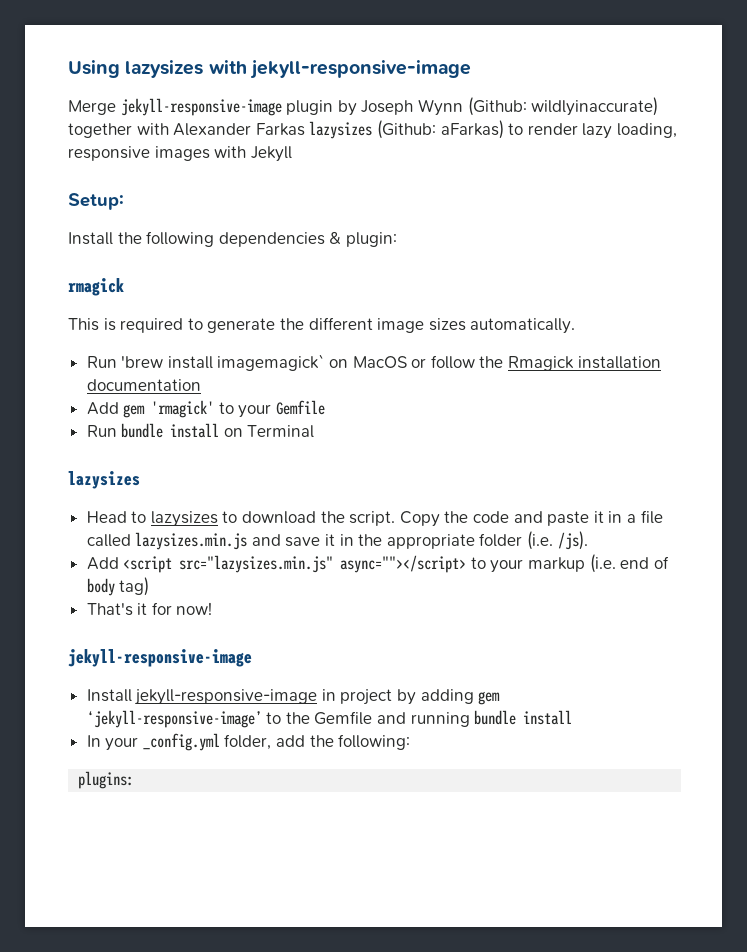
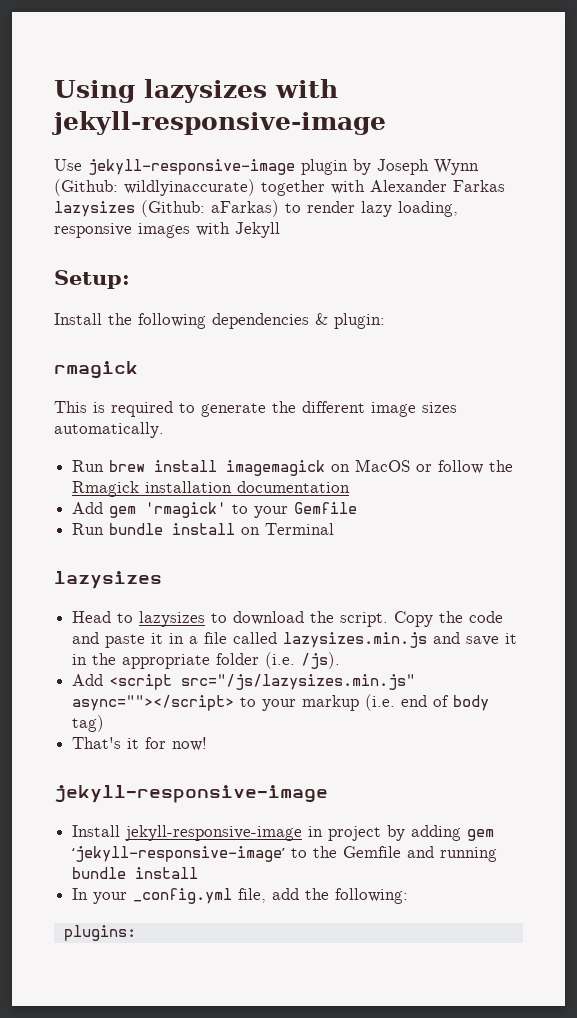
[68,100,116,115] Merge -> [54,159,82,171] Use
[121,354,325,371] 'brew install imagemagick` -> [109,460,326,476] brew install imagemagick
[179,555,334,573] src="lazysizes.min.js" -> [181,674,416,690] src="/js/lazysizes.min.js"
[224,734,272,750] folder, -> [238,888,267,903] file,

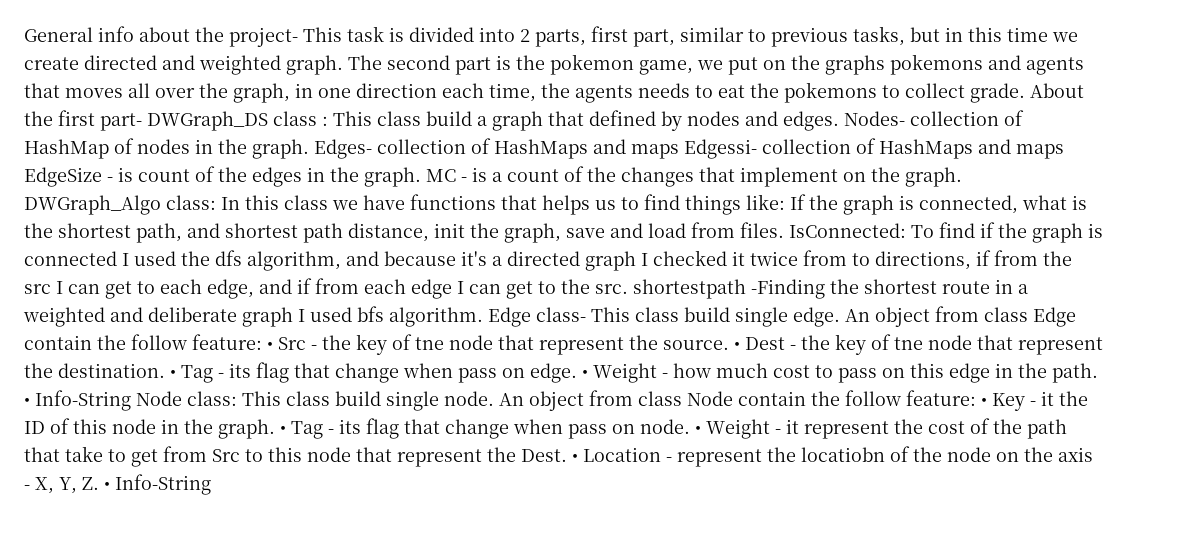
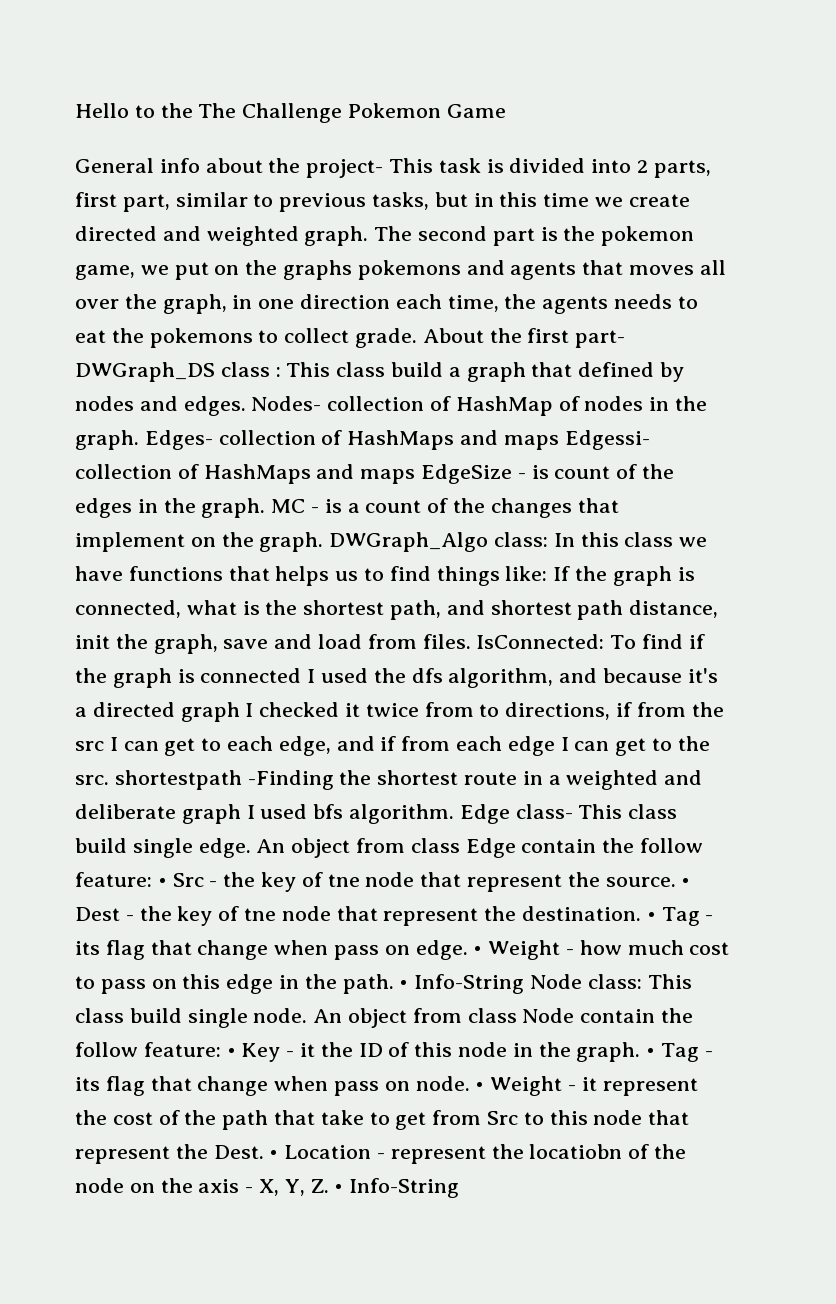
(24, 34) none -> [75,103,506,123] Hello to the The Challenge Pokemon Game //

Exercise ->
Please print the data above once more, exactly and without images.

Response to the task ->
[68,100,116,115] Merge -> [54,159,82,171] Use
[121,354,325,371] 'brew install imagemagick` -> [109,460,326,476] brew install imagemagick
[179,555,334,573] src="lazysizes.min.js" -> [181,674,416,690] src="/js/lazysizes.min.js"
[224,734,272,750] folder, -> [238,888,267,903] file,

(24, 34) none -> [75,103,506,123] Hello to the The Challenge Pokemon Game //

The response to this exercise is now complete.